* _Work request_: What you return should match every record exactly, with the images removed.

(Saved entries)
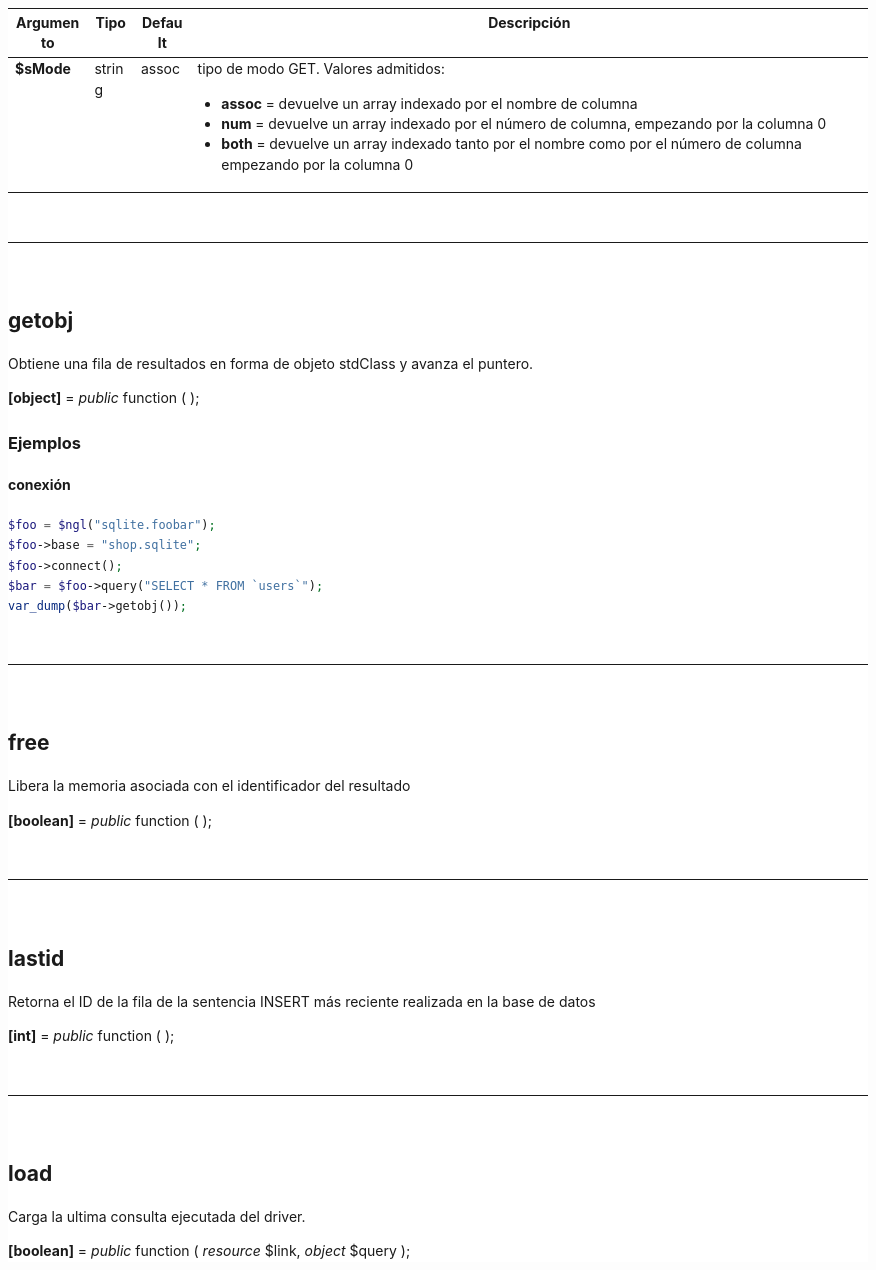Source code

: |Argumento|Tipo|Default|Descripción|
|---|---|---|---|
|**\$sMode**|string|assoc|tipo de modo GET. Valores admitidos:<ul><li>**assoc** =  devuelve un array indexado por el nombre de columna</li><li>**num** =  devuelve un array indexado por el número de columna, empezando por la columna 0</li><li>**both** =  devuelve un array indexado tanto por el nombre como por el número de columna empezando por la columna 0</li></ul>|

&nbsp;
___
&nbsp;

## getobj
Obtiene una fila de resultados en forma de objeto stdClass y avanza el puntero.  

**[object]** =  *public* function ( );
  
### Ejemplos  
#### conexión  
```php
$foo = $ngl("sqlite.foobar");
$foo->base = "shop.sqlite";
$foo->connect();
$bar = $foo->query("SELECT * FROM `users`");
var_dump($bar->getobj());
```

&nbsp;
___
&nbsp;

## free
Libera la memoria asociada con el identificador del resultado  

**[boolean]** =  *public* function ( );
  

&nbsp;
___
&nbsp;

## lastid
Retorna el ID de la fila de la sentencia INSERT más reciente realizada en la base de datos  

**[int]** =  *public* function ( );
  

&nbsp;
___
&nbsp;

## load
Carga la ultima consulta ejecutada del driver.  

**[boolean]** =  *public* function ( *resource* \$link, *object* \$query );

* _Result of this task_:
Source code

: |Argumento|Tipo|Default|Descripción|
|---|---|---|---|
|**\$sMode**|string|assoc|tipo de modo GET. Valores admitidos:<ul><li>**assoc** =  devuelve un array indexado por el nombre de columna</li><li>**num** =  devuelve un array indexado por el número de columna, empezando por la columna 0</li><li>**both** =  devuelve un array indexado tanto por el nombre como por el número de columna empezando por la columna 0</li></ul>|

&nbsp;
___
&nbsp;

## getobj
Obtiene una fila de resultados en forma de objeto stdClass y avanza el puntero.  

**[object]** =  *public* function ( );
  
### Ejemplos  
#### conexión  
```php
$foo = $ngl("sqlite.foobar");
$foo->base = "shop.sqlite";
$foo->connect();
$bar = $foo->query("SELECT * FROM `users`");
var_dump($bar->getobj());
```

&nbsp;
___
&nbsp;

## free
Libera la memoria asociada con el identificador del resultado  

**[boolean]** =  *public* function ( );
  

&nbsp;
___
&nbsp;

## lastid
Retorna el ID de la fila de la sentencia INSERT más reciente realizada en la base de datos  

**[int]** =  *public* function ( );
  

&nbsp;
___
&nbsp;

## load
Carga la ultima consulta ejecutada del driver.  

**[boolean]** =  *public* function ( *resource* \$link, *object* \$query );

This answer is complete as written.